- Opening Delimiter -

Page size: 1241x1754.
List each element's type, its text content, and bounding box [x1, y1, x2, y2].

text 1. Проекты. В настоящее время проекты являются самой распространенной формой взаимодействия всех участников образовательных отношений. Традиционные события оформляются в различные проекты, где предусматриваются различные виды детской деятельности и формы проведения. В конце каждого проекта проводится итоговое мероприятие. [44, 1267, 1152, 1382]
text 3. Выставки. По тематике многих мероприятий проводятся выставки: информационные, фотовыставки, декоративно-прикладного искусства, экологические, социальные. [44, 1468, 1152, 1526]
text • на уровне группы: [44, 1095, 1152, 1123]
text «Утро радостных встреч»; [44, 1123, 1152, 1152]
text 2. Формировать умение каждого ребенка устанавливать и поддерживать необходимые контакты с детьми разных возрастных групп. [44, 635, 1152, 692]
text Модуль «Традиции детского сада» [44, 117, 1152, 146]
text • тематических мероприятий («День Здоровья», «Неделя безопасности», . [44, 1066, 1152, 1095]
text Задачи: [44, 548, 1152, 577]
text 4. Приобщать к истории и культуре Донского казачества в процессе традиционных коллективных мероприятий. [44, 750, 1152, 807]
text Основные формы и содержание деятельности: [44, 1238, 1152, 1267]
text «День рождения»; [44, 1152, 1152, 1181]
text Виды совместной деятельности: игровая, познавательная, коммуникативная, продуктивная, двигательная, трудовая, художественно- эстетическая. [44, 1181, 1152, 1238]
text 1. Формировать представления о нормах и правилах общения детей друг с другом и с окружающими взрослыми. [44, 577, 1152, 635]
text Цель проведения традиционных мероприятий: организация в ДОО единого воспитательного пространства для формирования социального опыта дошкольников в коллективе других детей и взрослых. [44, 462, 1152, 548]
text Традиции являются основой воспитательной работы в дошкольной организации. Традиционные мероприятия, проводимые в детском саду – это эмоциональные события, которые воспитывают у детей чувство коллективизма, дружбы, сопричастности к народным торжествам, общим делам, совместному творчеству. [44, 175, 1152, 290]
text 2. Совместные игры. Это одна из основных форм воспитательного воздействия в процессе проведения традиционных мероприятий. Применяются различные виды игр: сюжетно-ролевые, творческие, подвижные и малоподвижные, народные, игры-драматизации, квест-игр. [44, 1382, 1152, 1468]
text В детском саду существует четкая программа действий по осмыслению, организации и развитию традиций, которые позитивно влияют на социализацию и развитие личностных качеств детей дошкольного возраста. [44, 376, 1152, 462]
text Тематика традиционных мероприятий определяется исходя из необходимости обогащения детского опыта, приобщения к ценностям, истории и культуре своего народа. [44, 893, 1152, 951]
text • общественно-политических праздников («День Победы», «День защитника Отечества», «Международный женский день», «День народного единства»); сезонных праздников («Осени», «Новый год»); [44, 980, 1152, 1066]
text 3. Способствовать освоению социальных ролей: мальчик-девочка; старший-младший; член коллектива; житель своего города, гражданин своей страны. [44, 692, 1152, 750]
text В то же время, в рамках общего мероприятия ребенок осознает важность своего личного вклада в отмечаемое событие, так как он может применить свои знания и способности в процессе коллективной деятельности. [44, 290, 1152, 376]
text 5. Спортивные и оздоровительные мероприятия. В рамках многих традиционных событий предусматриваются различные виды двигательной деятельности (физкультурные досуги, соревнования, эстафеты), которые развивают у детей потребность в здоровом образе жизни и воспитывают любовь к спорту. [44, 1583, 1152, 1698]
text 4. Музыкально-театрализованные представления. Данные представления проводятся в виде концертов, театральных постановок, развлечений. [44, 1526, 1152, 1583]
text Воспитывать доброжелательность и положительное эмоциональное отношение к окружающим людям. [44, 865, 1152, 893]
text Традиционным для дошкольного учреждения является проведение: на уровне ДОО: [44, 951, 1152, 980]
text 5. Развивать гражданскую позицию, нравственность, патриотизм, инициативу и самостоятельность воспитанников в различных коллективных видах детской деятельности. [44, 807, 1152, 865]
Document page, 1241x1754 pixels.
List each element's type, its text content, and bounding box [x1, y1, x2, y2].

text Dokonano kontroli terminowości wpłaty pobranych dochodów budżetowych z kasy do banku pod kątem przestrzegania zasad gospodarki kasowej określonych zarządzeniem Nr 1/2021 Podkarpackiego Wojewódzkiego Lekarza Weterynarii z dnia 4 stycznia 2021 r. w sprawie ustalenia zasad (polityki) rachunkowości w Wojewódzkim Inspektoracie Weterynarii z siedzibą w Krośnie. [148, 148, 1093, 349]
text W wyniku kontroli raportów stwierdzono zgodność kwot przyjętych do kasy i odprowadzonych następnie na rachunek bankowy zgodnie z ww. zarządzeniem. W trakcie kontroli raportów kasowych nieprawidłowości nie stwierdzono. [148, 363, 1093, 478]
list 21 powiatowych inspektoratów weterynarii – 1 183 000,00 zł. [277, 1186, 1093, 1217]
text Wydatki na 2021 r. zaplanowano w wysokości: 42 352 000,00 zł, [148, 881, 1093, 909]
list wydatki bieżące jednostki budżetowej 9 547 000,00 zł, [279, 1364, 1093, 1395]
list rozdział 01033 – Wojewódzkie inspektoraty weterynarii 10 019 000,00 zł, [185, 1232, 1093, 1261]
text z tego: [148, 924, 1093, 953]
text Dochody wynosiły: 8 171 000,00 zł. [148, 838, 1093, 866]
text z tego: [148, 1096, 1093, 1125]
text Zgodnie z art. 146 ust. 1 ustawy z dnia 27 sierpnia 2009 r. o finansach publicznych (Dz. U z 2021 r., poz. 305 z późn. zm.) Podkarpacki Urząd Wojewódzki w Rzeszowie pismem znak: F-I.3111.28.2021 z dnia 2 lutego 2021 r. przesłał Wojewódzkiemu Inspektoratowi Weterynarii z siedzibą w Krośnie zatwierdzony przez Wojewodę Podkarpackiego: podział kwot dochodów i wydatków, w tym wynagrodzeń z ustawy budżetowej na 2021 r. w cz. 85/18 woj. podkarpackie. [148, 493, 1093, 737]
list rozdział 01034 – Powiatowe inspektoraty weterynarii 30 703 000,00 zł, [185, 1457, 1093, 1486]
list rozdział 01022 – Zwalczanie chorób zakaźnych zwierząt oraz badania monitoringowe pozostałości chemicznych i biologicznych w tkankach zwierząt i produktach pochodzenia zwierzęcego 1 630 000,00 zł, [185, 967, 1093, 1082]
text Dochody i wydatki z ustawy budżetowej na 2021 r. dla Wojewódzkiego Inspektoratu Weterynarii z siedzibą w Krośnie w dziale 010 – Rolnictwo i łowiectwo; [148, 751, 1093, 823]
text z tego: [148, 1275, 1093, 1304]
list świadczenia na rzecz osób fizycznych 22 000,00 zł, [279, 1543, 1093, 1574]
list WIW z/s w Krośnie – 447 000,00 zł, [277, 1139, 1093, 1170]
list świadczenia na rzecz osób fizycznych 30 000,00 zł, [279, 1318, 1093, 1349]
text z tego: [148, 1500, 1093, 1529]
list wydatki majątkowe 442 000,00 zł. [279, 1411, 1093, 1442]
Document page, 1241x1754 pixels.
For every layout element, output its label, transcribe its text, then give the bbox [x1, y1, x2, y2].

- Closing Delimiter -

• _Work request_: All lines of the data above must be repeated exactly.

• _Output_:
Page size: 1241x1754.
List each element's type, its text content, and bounding box [x1, y1, x2, y2].

text 1. Проекты. В настоящее время проекты являются самой распространенной формой взаимодействия всех участников образовательных отношений. Традиционные события оформляются в различные проекты, где предусматриваются различные виды детской деятельности и формы проведения. В конце каждого проекта проводится итоговое мероприятие. [44, 1267, 1152, 1382]
text 3. Выставки. По тематике многих мероприятий проводятся выставки: информационные, фотовыставки, декоративно-прикладного искусства, экологические, социальные. [44, 1468, 1152, 1526]
text • на уровне группы: [44, 1095, 1152, 1123]
text «Утро радостных встреч»; [44, 1123, 1152, 1152]
text 2. Формировать умение каждого ребенка устанавливать и поддерживать необходимые контакты с детьми разных возрастных групп. [44, 635, 1152, 692]
text Модуль «Традиции детского сада» [44, 117, 1152, 146]
text • тематических мероприятий («День Здоровья», «Неделя безопасности», . [44, 1066, 1152, 1095]
text Задачи: [44, 548, 1152, 577]
text 4. Приобщать к истории и культуре Донского казачества в процессе традиционных коллективных мероприятий. [44, 750, 1152, 807]
text Основные формы и содержание деятельности: [44, 1238, 1152, 1267]
text «День рождения»; [44, 1152, 1152, 1181]
text Виды совместной деятельности: игровая, познавательная, коммуникативная, продуктивная, двигательная, трудовая, художественно- эстетическая. [44, 1181, 1152, 1238]
text 1. Формировать представления о нормах и правилах общения детей друг с другом и с окружающими взрослыми. [44, 577, 1152, 635]
text Цель проведения традиционных мероприятий: организация в ДОО единого воспитательного пространства для формирования социального опыта дошкольников в коллективе других детей и взрослых. [44, 462, 1152, 548]
text Традиции являются основой воспитательной работы в дошкольной организации. Традиционные мероприятия, проводимые в детском саду – это эмоциональные события, которые воспитывают у детей чувство коллективизма, дружбы, сопричастности к народным торжествам, общим делам, совместному творчеству. [44, 175, 1152, 290]
text 2. Совместные игры. Это одна из основных форм воспитательного воздействия в процессе проведения традиционных мероприятий. Применяются различные виды игр: сюжетно-ролевые, творческие, подвижные и малоподвижные, народные, игры-драматизации, квест-игр. [44, 1382, 1152, 1468]
text В детском саду существует четкая программа действий по осмыслению, организации и развитию традиций, которые позитивно влияют на социализацию и развитие личностных качеств детей дошкольного возраста. [44, 376, 1152, 462]
text Тематика традиционных мероприятий определяется исходя из необходимости обогащения детского опыта, приобщения к ценностям, истории и культуре своего народа. [44, 893, 1152, 951]
text • общественно-политических праздников («День Победы», «День защитника Отечества», «Международный женский день», «День народного единства»); сезонных праздников («Осени», «Новый год»); [44, 980, 1152, 1066]
text 3. Способствовать освоению социальных ролей: мальчик-девочка; старший-младший; член коллектива; житель своего города, гражданин своей страны. [44, 692, 1152, 750]
text В то же время, в рамках общего мероприятия ребенок осознает важность своего личного вклада в отмечаемое событие, так как он может применить свои знания и способности в процессе коллективной деятельности. [44, 290, 1152, 376]
text 5. Спортивные и оздоровительные мероприятия. В рамках многих традиционных событий предусматриваются различные виды двигательной деятельности (физкультурные досуги, соревнования, эстафеты), которые развивают у детей потребность в здоровом образе жизни и воспитывают любовь к спорту. [44, 1583, 1152, 1698]
text 4. Музыкально-театрализованные представления. Данные представления проводятся в виде концертов, театральных постановок, развлечений. [44, 1526, 1152, 1583]
text Воспитывать доброжелательность и положительное эмоциональное отношение к окружающим людям. [44, 865, 1152, 893]
text Традиционным для дошкольного учреждения является проведение: на уровне ДОО: [44, 951, 1152, 980]
text 5. Развивать гражданскую позицию, нравственность, патриотизм, инициативу и самостоятельность воспитанников в различных коллективных видах детской деятельности. [44, 807, 1152, 865]
Document page, 1241x1754 pixels.
List each element's type, its text content, and bounding box [x1, y1, x2, y2].

text Dokonano kontroli terminowości wpłaty pobranych dochodów budżetowych z kasy do banku pod kątem przestrzegania zasad gospodarki kasowej określonych zarządzeniem Nr 1/2021 Podkarpackiego Wojewódzkiego Lekarza Weterynarii z dnia 4 stycznia 2021 r. w sprawie ustalenia zasad (polityki) rachunkowości w Wojewódzkim Inspektoracie Weterynarii z siedzibą w Krośnie. [148, 148, 1093, 349]
text W wyniku kontroli raportów stwierdzono zgodność kwot przyjętych do kasy i odprowadzonych następnie na rachunek bankowy zgodnie z ww. zarządzeniem. W trakcie kontroli raportów kasowych nieprawidłowości nie stwierdzono. [148, 363, 1093, 478]
list 21 powiatowych inspektoratów weterynarii – 1 183 000,00 zł. [277, 1186, 1093, 1217]
text Wydatki na 2021 r. zaplanowano w wysokości: 42 352 000,00 zł, [148, 881, 1093, 909]
list wydatki bieżące jednostki budżetowej 9 547 000,00 zł, [279, 1364, 1093, 1395]
list rozdział 01033 – Wojewódzkie inspektoraty weterynarii 10 019 000,00 zł, [185, 1232, 1093, 1261]
text z tego: [148, 924, 1093, 953]
text Dochody wynosiły: 8 171 000,00 zł. [148, 838, 1093, 866]
text z tego: [148, 1096, 1093, 1125]
text Zgodnie z art. 146 ust. 1 ustawy z dnia 27 sierpnia 2009 r. o finansach publicznych (Dz. U z 2021 r., poz. 305 z późn. zm.) Podkarpacki Urząd Wojewódzki w Rzeszowie pismem znak: F-I.3111.28.2021 z dnia 2 lutego 2021 r. przesłał Wojewódzkiemu Inspektoratowi Weterynarii z siedzibą w Krośnie zatwierdzony przez Wojewodę Podkarpackiego: podział kwot dochodów i wydatków, w tym wynagrodzeń z ustawy budżetowej na 2021 r. w cz. 85/18 woj. podkarpackie. [148, 493, 1093, 737]
list rozdział 01034 – Powiatowe inspektoraty weterynarii 30 703 000,00 zł, [185, 1457, 1093, 1486]
list rozdział 01022 – Zwalczanie chorób zakaźnych zwierząt oraz badania monitoringowe pozostałości chemicznych i biologicznych w tkankach zwierząt i produktach pochodzenia zwierzęcego 1 630 000,00 zł, [185, 967, 1093, 1082]
text Dochody i wydatki z ustawy budżetowej na 2021 r. dla Wojewódzkiego Inspektoratu Weterynarii z siedzibą w Krośnie w dziale 010 – Rolnictwo i łowiectwo; [148, 751, 1093, 823]
text z tego: [148, 1275, 1093, 1304]
list świadczenia na rzecz osób fizycznych 22 000,00 zł, [279, 1543, 1093, 1574]
list WIW z/s w Krośnie – 447 000,00 zł, [277, 1139, 1093, 1170]
list świadczenia na rzecz osób fizycznych 30 000,00 zł, [279, 1318, 1093, 1349]
text z tego: [148, 1500, 1093, 1529]
list wydatki majątkowe 442 000,00 zł. [279, 1411, 1093, 1442]
Document page, 1241x1754 pixels.
For every layout element, output its label, transcribe its text, then give the bbox [x1, y1, x2, y2].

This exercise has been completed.